The Transparency of Transparency International

Sunday, June 26, 2016: 10:45 AM-12:15 PM
246 Dwinelle (Dwinelle Hall)
Byron VIllacis, UC Berkeley, Berkeley, CA
This paper analyzes the Non-Governmental Organization Transparency International (TI) and its golden product: the Corruption Perception Index (CPI). Examining detailed information of five years of external audit reports, assessing the methodology of the CPI and, researching the professional background of its executives, I found elements to conclude that the NGO is not interested in the reduction of the levels of corruption –as it public statement says– but in: 1) monopolize the construction of the social category of government corruption and to expand its influence as a center of policy, 2) signal specific developing countries as the worst performers when trying to diminish the perception of corruption and, 3) create and recommend programs associated with the institutionalization of free market policies. A salient point of the empirical results reveals that there is a closed circuit of money in the budget administrated by the NGO: the main donors countries are, at the same time, the main beneficiaries of budgetary expenses. Additionally, since the existence of the CPI, these countries are qualified as “non-perceived as corrupts.”

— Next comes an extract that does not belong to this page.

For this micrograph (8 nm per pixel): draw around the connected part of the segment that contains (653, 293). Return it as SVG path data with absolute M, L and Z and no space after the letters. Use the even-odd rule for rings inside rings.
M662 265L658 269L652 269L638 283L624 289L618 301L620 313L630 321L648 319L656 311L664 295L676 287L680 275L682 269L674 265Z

TI, I argue, takes advantage of the technical ambiguity of the category of government corruption to transform it in a subject of public policy to justify assistance from international organisms. In this sense, TI becomes a mutation of traditional capitalist organizations that promoted and imposed a development model in the Global South, using as a tactical tool the redefinition of good government, creating categories of public performance and redefining mechanisms of legitimation of the public sphere.

The configuration of the CPI is a signal of a socio-technical system that pretends to be interpreted as an objective measure of performance. In some implicit ways, its subjective appreciation is translatable to monetary terms, always in a neoclassical framework. What I argue is the relationship between knowledge and power, and how it creates interactive mechanisms to evaluate, from the global north to the behavior of developing countries. The statistical processing of information –here the CPI and its pitfalls– allows the exercise of power to be targeted quite precisely under an environment of the subjective concept of corruption. I recall Bourdieu (1991) and Simon (1988) at the moment to link the statistical practice with ideological effects that are present in societies even at an unconscious level. The advantage of this new face of capitalist organizations is the reduction of the political cost of their interference; with a soundlessly execution of power and making possible to segment populations (in this case, groups of countries: corrupts and non corrupts) to then organize them and influence a sense of belonging (under a subjective categorization, developing countries are the corrupts).